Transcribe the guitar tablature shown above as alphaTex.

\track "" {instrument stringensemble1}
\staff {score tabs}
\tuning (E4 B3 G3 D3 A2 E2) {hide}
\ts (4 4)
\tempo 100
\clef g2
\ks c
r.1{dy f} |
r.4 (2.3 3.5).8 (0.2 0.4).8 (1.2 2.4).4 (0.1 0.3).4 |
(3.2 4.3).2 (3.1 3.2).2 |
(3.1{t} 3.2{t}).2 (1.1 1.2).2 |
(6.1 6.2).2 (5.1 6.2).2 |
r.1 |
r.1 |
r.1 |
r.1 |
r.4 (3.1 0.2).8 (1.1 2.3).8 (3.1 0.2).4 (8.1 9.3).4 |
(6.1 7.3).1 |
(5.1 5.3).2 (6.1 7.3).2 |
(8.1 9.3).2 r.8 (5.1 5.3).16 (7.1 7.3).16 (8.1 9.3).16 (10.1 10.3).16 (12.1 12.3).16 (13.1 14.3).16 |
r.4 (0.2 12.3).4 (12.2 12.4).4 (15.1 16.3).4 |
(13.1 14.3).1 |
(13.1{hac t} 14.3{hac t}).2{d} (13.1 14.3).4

^^^^^^^^^^^^^^^^

Pick out every row above that contains the word "guitar" and copy each of those rows in full. Treat uppercase and lowercase as different.

Transcribe the guitar tablature shown above as alphaTex.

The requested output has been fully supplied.